It is a hopeless situation, in order to obtain a credit card, you must have good credit, but you cannot improve or rebuild credit score without a history of good payment on a credit card. It’s a vicious circle for those who have a bad credit standing and it is a mystery to all newcomers who have no credit history.
Fortunately, there are options available for those who need a boost in credit, and as guaranteed approval and secured credit cards or guaranteed.
A secured debt versus an unsecured debt
The traditional credit cards are designated as unsafe. This means that the lender offers lending based on the good faith and credit coast copy that proves you’re not a lousy credit risk is likely to default on money lent.
Secured credit cards, on the other hand, make you join the action to words by asking you a prepaid amount as collateral in exchange for a credit card. This amount is retained as the balance on the card and can be removed just as long as the card is in use. The lender gives you a credit limit equal to the same amount or a little more in some cases. The only way to get back the money invested as an advance is to pay the card balance in full and close the account with the lender.

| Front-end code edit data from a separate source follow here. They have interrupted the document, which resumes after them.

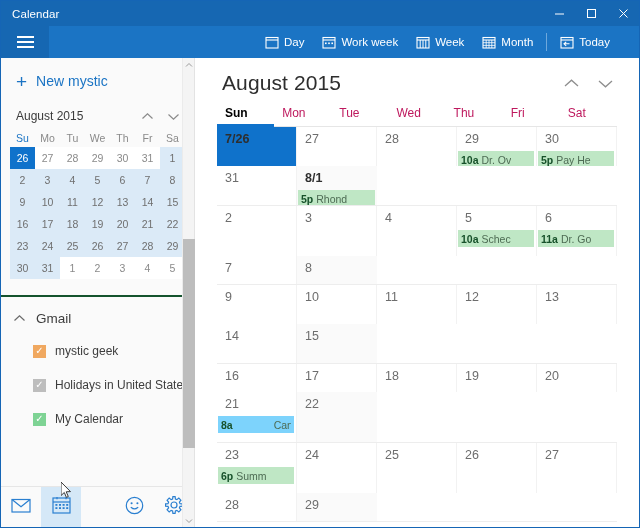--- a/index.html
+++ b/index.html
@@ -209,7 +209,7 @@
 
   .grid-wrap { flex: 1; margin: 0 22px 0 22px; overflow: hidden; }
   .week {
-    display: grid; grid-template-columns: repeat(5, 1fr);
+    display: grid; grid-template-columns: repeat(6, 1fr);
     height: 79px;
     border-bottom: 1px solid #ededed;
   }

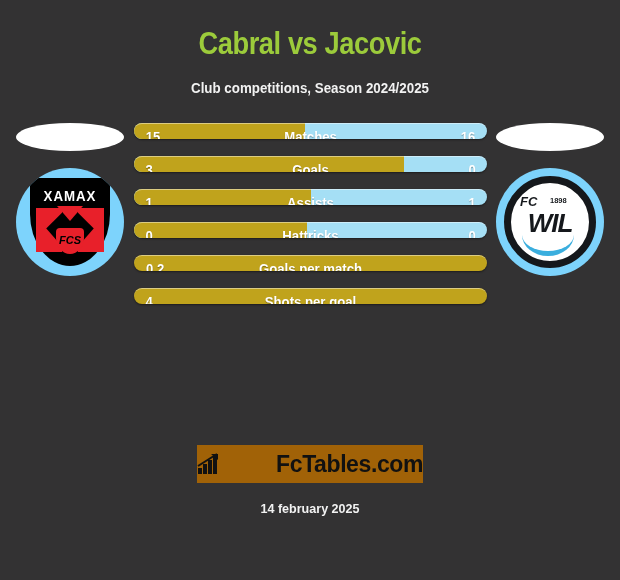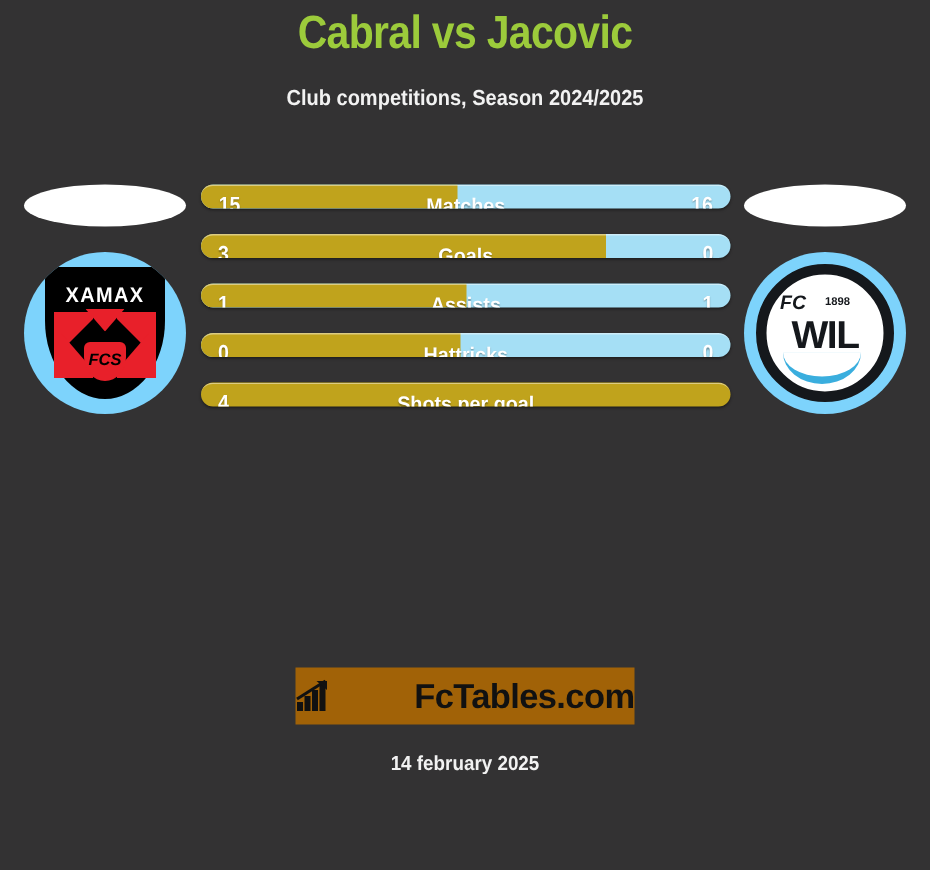--- a/index.html
+++ b/index.html
@@ -18,7 +18,7 @@
   
   .header {
     text-align: center;
-    padding-top: 2px;
+    padding-top: 24px;
   }
   .title {
     font-size: 31px;

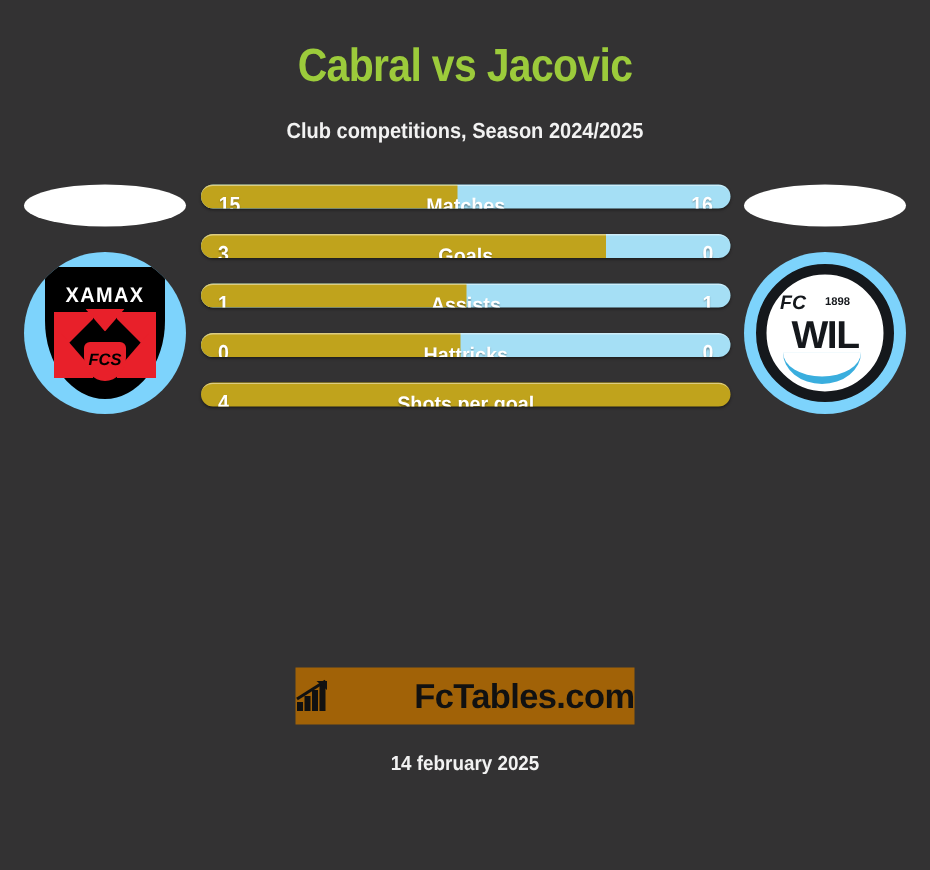--- a/index.html
+++ b/index.html
@@ -149,6 +149,7 @@
     color: #15181c;
     font-size: 26px;
     font-weight: bold;
+    font-style: italic;
     line-height: 28px;
     letter-spacing: -1px;
   }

Features of secured credit cards
Apart from the initial payment, the secured credit cards work exactly the same way as a traditional card. There are options that are offered by both MasterCard and Visa that are accepted by the same retailers. In most cases, the card will be identical to its counterpart insecure. Billing will also be monthly and interest will be applied to any outstanding balance over to the next billing period. The main difference is the level of the credit limit. While it may be easy to apply for a limit increase to an unsecured card, lenders of secured credit cards may require proof of conduct by using the card or increase the lead first. Another disadvantage is that the options for secured cards are often accompanied by higher interest rates than many other options on the market.

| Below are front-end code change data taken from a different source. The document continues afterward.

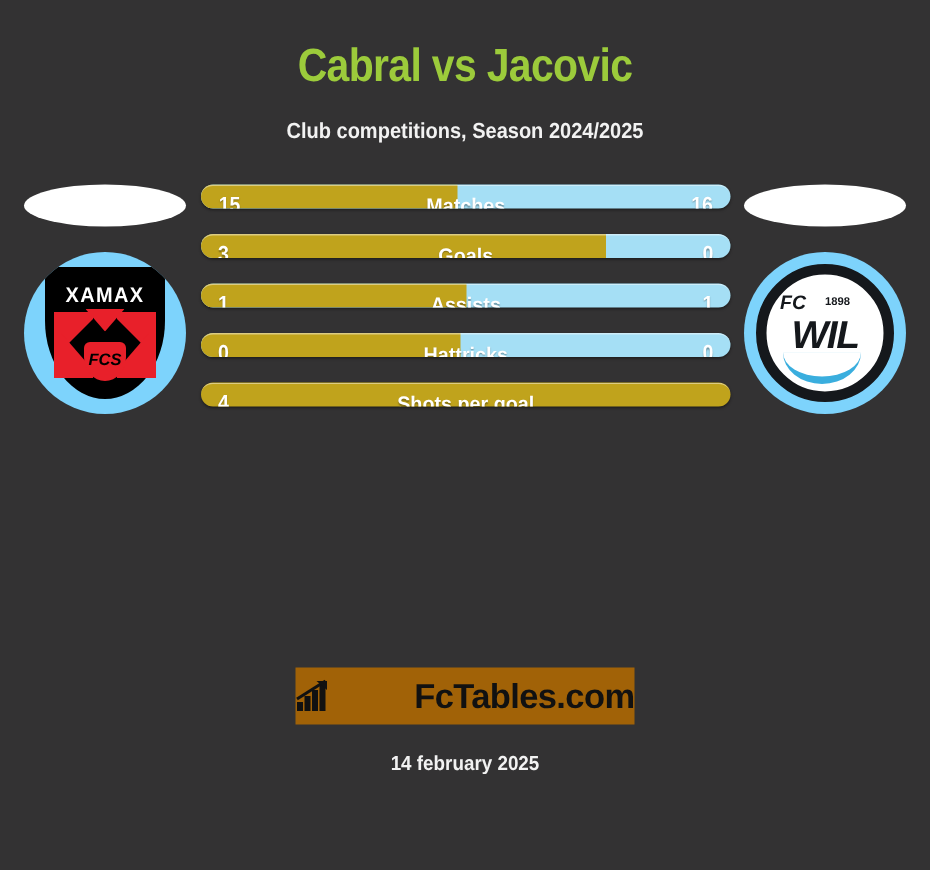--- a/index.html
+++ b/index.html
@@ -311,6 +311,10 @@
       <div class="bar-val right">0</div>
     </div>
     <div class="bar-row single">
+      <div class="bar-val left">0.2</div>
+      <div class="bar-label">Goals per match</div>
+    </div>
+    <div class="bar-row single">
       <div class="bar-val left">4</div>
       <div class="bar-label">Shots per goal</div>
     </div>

This is not a prepaid credit card
A commonly held misconception is that secured credit cards and prepaid credit cards are the same thing, and we can easily come to this conclusion because both require a payment to establish a credit limit. However, a clear difference is that secured credit cards report your payment history to the credit offices and prepaid credit cards do not. This is vital since using your secured credit card, so you can create a history liable to the use of your revolving debt.